In one letter from Monty G. Mertz, Alber's former attorney, to the City's then-attorney dated Novvember, 2003, Mertz stated, "Mr. Alber tells me that someone has told him that 'they have a court order to remove all of his vehicles and they have hired a fir to haul away all of his remaining vehicles.' That, of course is not true and there is no such court order."
While the previous court order did not give the city authority to remove the vehicles, the current one does, according to Losing.
"When we initiated this whole legal struggle, we tried in our best effort to compromise. He said, 'Let the courts decide.' The courts have spoken four times now and all four times they said on the city's behalf that the nuisance, junk vehicles should go," said Rode in a recent interview. "I don't know what more we are supposed to do, as a city government, to clean up a small community."
Alber's supporters believe the city is on a vendetta against the man. Several have pointed out at commission meetings and in letters to the editor of local newspapers that other property owners in Marion also store salvage vehicles.
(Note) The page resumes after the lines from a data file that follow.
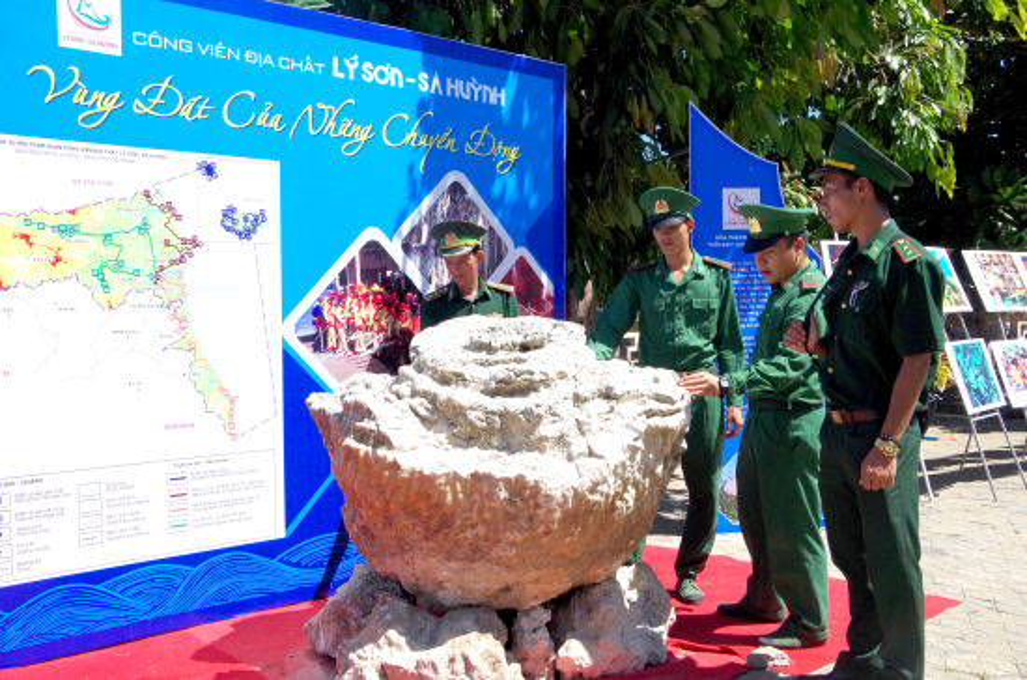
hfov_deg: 53.2
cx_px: 514
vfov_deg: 36.7
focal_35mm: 36
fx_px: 1025
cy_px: 340
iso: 800
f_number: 13
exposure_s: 1/800
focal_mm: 24
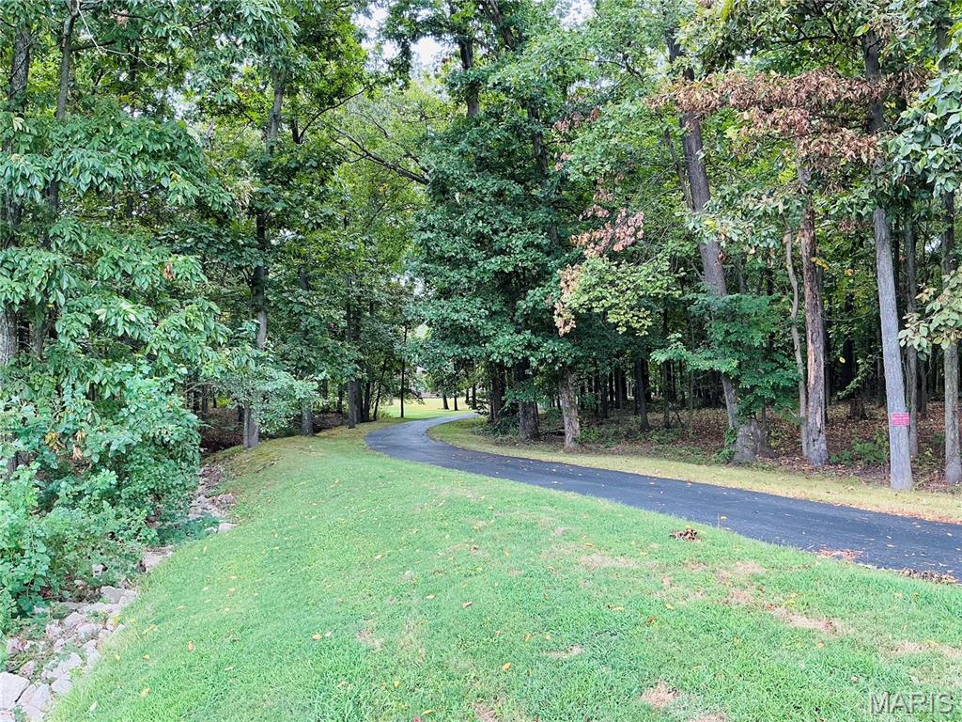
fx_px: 806
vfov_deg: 48.2
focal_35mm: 29
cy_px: 361
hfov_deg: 61.7
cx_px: 481
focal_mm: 3
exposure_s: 1/120
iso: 32
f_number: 1.8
In fact, the city, in an effort to clean up the community, sent letters to several residents demanding that their properties be cleared of junk vehicles and other debris.
Brad Rodin, owner of Brad's Body Shop and a member of the Marion City Commission, has salvage vehicles behind a fence on his property. According to Rodin, he plans to clean it up. "I try to keep mine trimmed-up and mowed. We're not just picking on Larry but we had to start somewhere. We had a lot of people that were complaining about stuff across from their houses."
Now Marion stands divided.
"It's getting old," said Rodin. "In a small town, you've got to rely on come-back business. You don't have new people around. It's too bad we had to get to this point."
In Tuesday's election, Alber's son, Jon, is challenging Rode for the office of mayor while Larry Alber's wife, Deb, is vying for a seat on the city commission.
Meanwhile, signs have been placed in front of several homes in Marion, including the homes of long-time residents, that read "House for Sale Pending the Election Outcome.
Editor's note: Larry Alber's attorney was contacted for this article but did not return a call from the T-R.